Selected text -
===============

Forget rough-around-the-edges eco-outposts. Central America's latest wave of nature lodges is all about creature comforts. Alison Humes happily wades in

Punta Caracol Acqua Lodge, on Isla Colón in Panama's Bocas del Toro archipelago, curls like a shell suspended over the sea. Here are the pure essences of Caribbean beauty—ocean, breeze, wood and thatch, and not much more. Six cabanas rest on stilts over the water, spaced like vertebrae along a spine of boardwalk. The deck leads to a large open-air pavilion where guests gather for meals or linger over tea. Boats carrying new arrivals or fresh fish dock alongside. Everything is simple, elegant. The aesthetic is both spare and profoundly persuasive. In my carved-wood canopy bed, I hear only the sea lapping at the legs of my cabin. Sitting up, I look through the space under the eaves of the thatched-palm roof to gentle swells and a new world beyond.

The hotel has as its mission an attractive vision of living well but lightly on the earth. Each cabin has its own rooftop solar panel and hot-water heater. All sewage and wastewater are pumped to a biodigester onshore that converts them to methane and fertilizer. Even the soap in the bathroom is biodegradable.

===============

Source data -
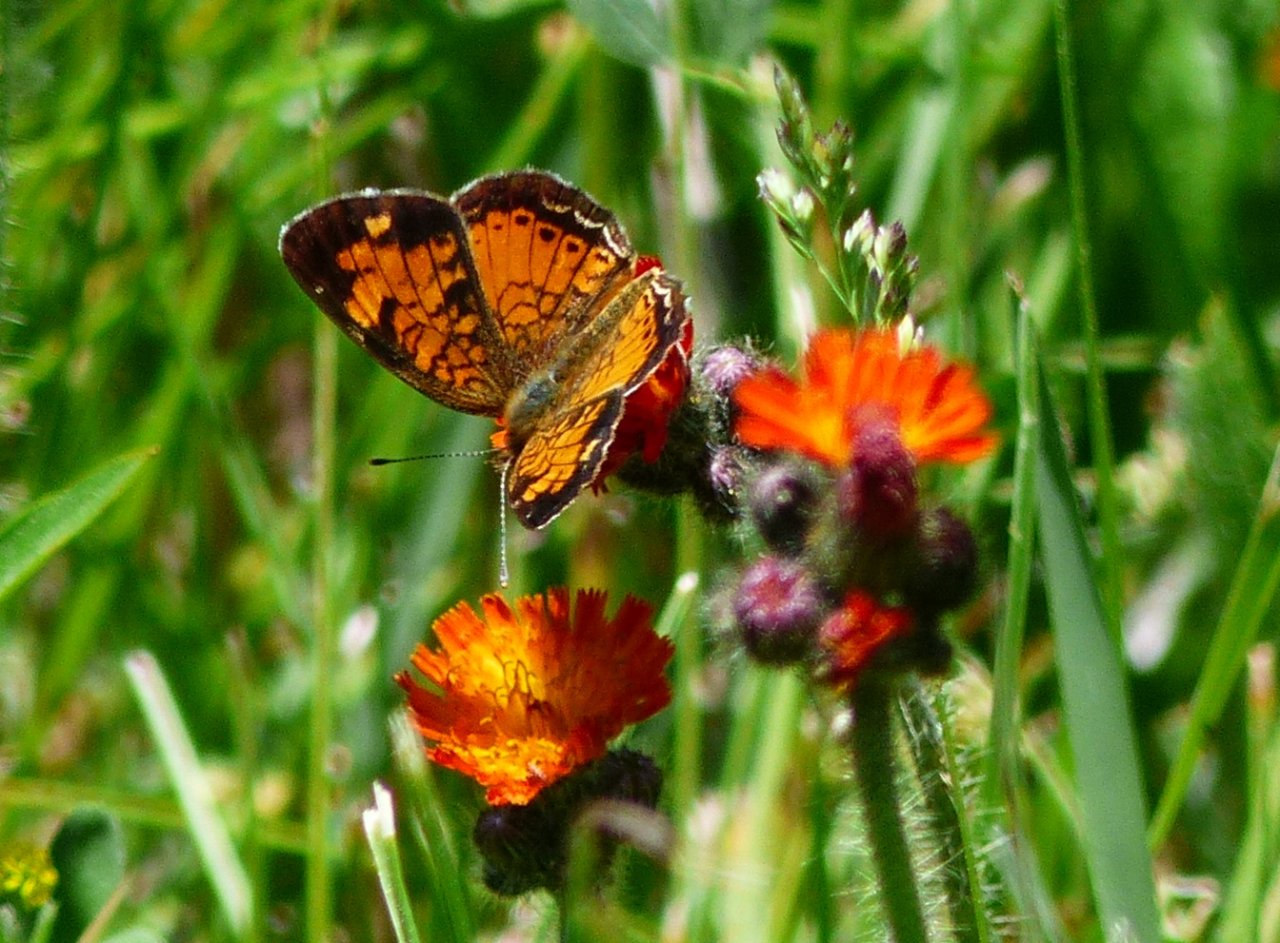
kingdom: Animalia
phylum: Arthropoda
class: Insecta
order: Lepidoptera
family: Nymphalidae
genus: Phyciodes
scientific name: Phyciodes tharos
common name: Northern Crescent
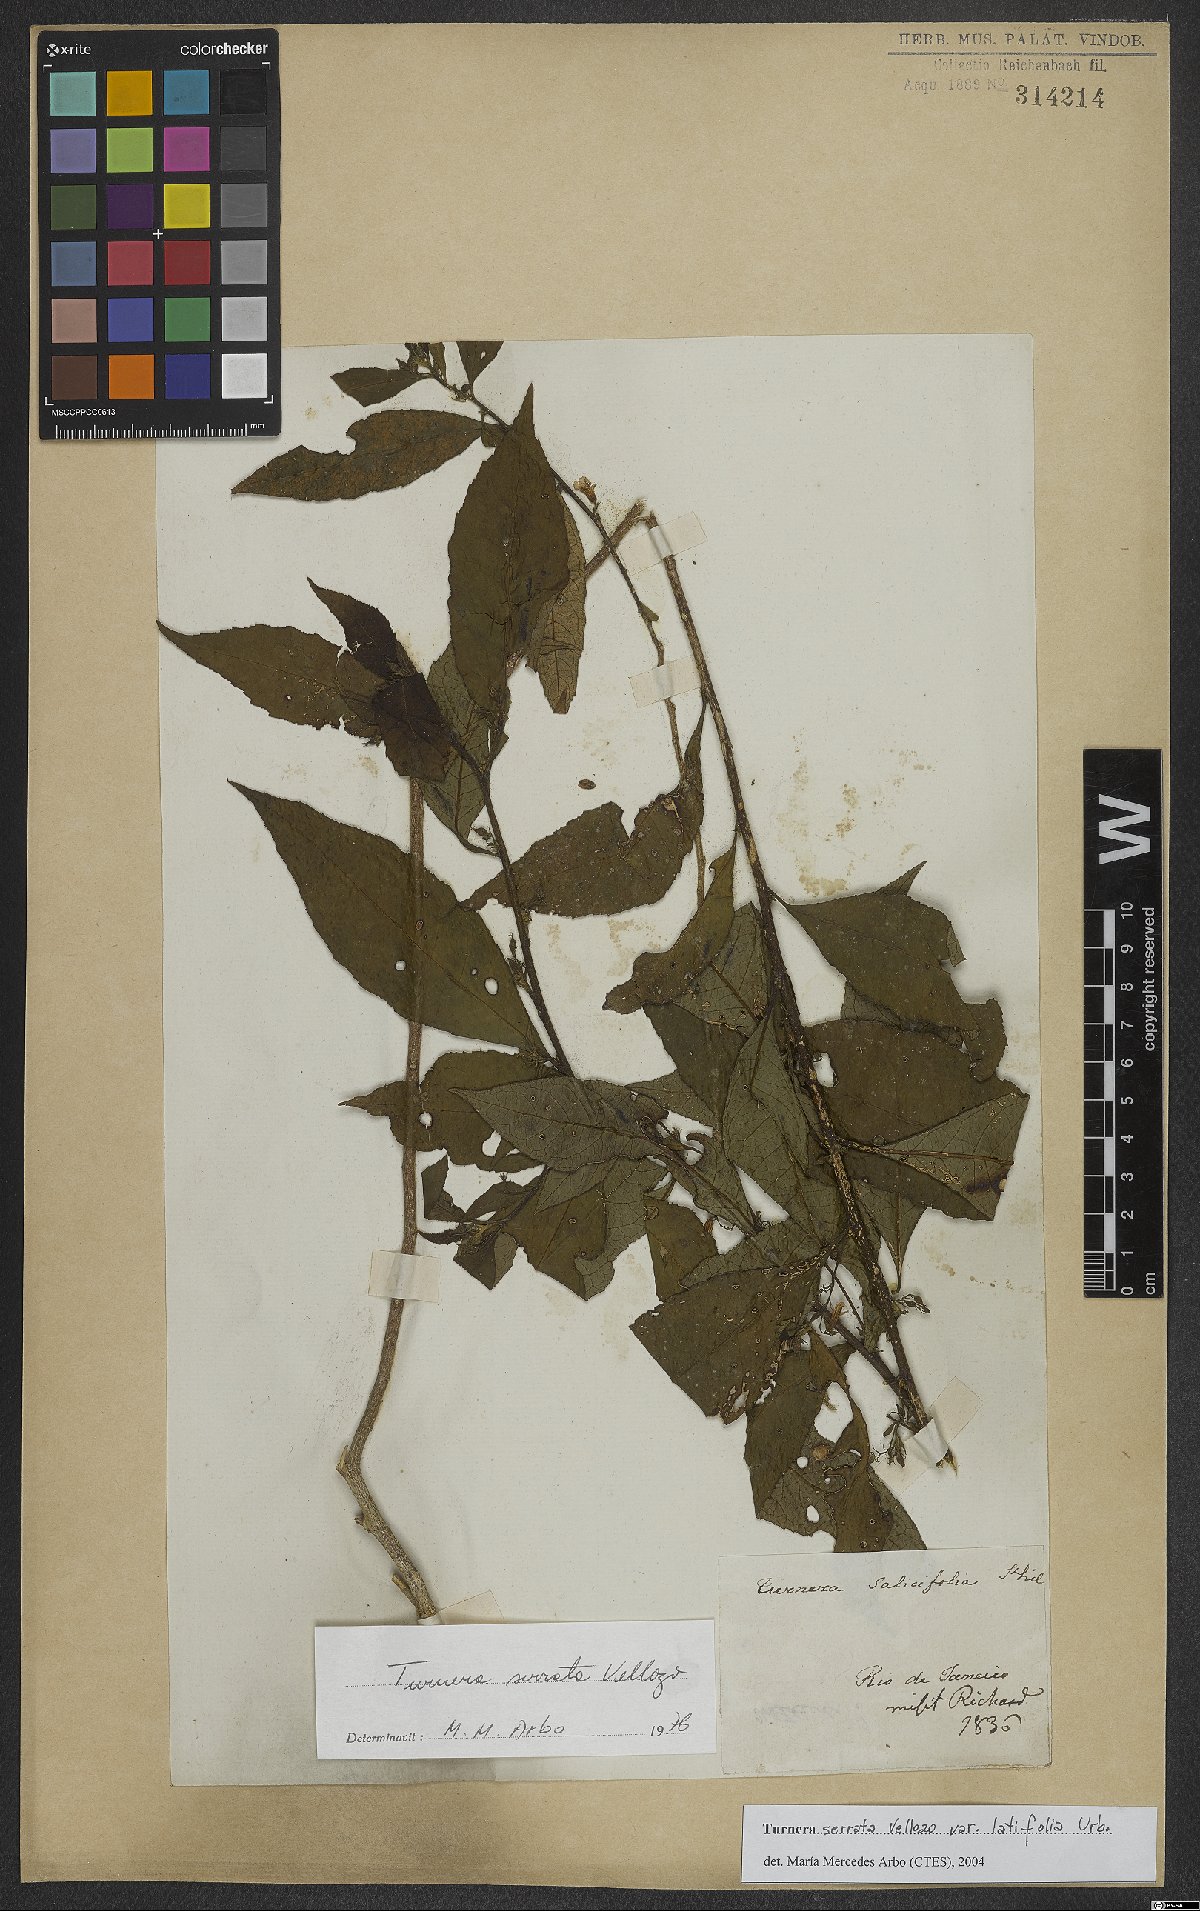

===============

Job A -
Extract the part of the lodge article starting with "Punta Caracol Acqua" and going on through "new world beyond.".
Job B -
Convert every line of the records into a numbered list, omitting blank lines and leaving the pictures out.
The records bear no relation to the lodge article.

Correct result A -
Punta Caracol Acqua Lodge, on Isla Colón in Panama's Bocas del Toro archipelago, curls like a shell suspended over the sea. Here are the pure essences of Caribbean beauty—ocean, breeze, wood and thatch, and not much more. Six cabanas rest on stilts over the water, spaced like vertebrae along a spine of boardwalk. The deck leads to a large open-air pavilion where guests gather for meals or linger over tea. Boats carrying new arrivals or fresh fish dock alongside. Everything is simple, elegant. The aesthetic is both spare and profoundly persuasive. In my carved-wood canopy bed, I hear only the sea lapping at the legs of my cabin. Sitting up, I look through the space under the eaves of the thatched-palm roof to gentle swells and a new world beyond.

Correct result B -
1. kingdom: Animalia
2. phylum: Arthropoda
3. class: Insecta
4. order: Lepidoptera
5. family: Nymphalidae
6. genus: Phyciodes
7. scientific name: Phyciodes tharos
8. common name: Northern Crescent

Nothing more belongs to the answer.